Re: Help understanding crash log

2014-05-01 Thread Adam Kocoloski

Great, glad we got that sorted out.

On the topic of max_dbs_open - it can be a funny optimization dance, because 
the data structures that manage the list of open databases will become less 
efficient as the number of open databases increases. In particular, it becomes 
expensive to find the least recently used (LRU) DB in order to close it.

In my experience, increasing max_dbs_open makes a lot of sense if e.g. you have 
1000 active databases. By the time you reach 100k databases it's often better 
to match the max_dbs_open to the number of DBs that are queried over some short 
timespan, so that it's cheap to find the right one to close. Best,

Adam

On May 1, 2014, at 2:47 PM, Herman Chan herman...@gmail.com wrote:

 Thanks Adam,
 
 It make sense now why we crashed, we've set a very high number on 
 max_dbs_open (something like 10) and with the formula you described, 
 it'll create something like 800,000 processes (we have around 800,000 db on 
 this box), which is higher than what we set on ERL_FLAGS.
 
 Thanks for your help!
 
 Herman
 
 On 2014-05-01, at 2:31 PM, Adam Kocoloski kocol...@apache.org wrote:
 
 Sure, here are a few rules of thumb:
 
 * 1 process per inbound TCP connection
 * 4 processes per open DB (up to [couchdb] max_dbs_open DBs will be kept 
 open simultaneously)
 * 3 processes per open view group (I might be off by one or two here)
 
 More Erlang processes require more RAM, so don't go crazy.
 
 Adam
 
 On May 1, 2014, at 12:24 PM, Herman Chan herman...@gmail.com wrote:
 
 Thanks Adam,
 
 We just tried that and it seems to hold up.  Just wondering if there is 
 some kind of formula on what to set ERL_FLAGS to?
 
 Herman
 On 2014-05-01, at 10:51 AM, Adam Kocoloski kocol...@apache.org wrote:
 
 Hi Herman, I think those are just the view groups shutting down after the 
 parent DB crashed because you ran out of processes.
 
 You can increase the maximum number of processes via the ERL_FLAGS 
 environment variable, e.g.

Data records:

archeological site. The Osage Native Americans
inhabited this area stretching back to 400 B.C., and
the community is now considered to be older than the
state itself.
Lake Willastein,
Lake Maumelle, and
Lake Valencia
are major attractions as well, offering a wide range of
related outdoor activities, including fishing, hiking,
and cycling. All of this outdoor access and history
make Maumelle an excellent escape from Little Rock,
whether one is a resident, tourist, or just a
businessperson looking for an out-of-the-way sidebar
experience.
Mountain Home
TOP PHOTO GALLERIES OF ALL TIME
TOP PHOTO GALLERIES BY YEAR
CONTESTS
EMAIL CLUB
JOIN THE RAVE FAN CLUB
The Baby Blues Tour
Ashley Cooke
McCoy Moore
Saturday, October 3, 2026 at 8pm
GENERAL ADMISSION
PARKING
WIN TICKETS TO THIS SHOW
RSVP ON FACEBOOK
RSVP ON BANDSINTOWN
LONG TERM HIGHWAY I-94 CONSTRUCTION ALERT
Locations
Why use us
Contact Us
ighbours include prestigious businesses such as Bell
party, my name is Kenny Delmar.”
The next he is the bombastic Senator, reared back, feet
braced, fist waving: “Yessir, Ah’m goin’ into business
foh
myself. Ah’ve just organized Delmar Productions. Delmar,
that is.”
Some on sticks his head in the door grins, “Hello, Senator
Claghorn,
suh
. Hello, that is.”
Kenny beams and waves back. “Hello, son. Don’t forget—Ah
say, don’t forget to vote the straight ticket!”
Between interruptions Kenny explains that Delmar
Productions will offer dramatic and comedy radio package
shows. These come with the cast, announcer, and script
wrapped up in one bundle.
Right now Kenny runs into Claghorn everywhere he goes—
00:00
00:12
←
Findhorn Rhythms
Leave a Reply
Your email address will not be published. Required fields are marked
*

Work order A:
Answer these questions using the thread:
(i) How many processes does each open DB use, according to the rules of thumb?
(ii) About how many databases does Herman say are on the box?
(iii) Which environment variable can be used to raise the maximum number of processes?
Work order B:
Swap "outdoor" for "open-air" in the entries from the first line through the line that contains "Mountain Home", and return those lines with nothing else changed.
The thread and the entries have nothing to do with each other.

Worked solution A:
(i) 4 processes per open DB.
(ii) Around 800,000.
(iii) ERL_FLAGS.

Worked solution B:
archeological site. The Osage Native Americans
inhabited this area stretching back to 400 B.C., and
the community is now considered to be older than the
state itself.
Lake Willastein,
Lake Maumelle, and
Lake Valencia
are major attractions as well, offering a wide range of
related open-air activities, including fishing, hiking,
and cycling. All of this open-air access and history
make Maumelle an excellent escape from Little Rock,
whether one is a resident, tourist, or just a
businessperson looking for an out-of-the-way sidebar
experience.
Mountain Home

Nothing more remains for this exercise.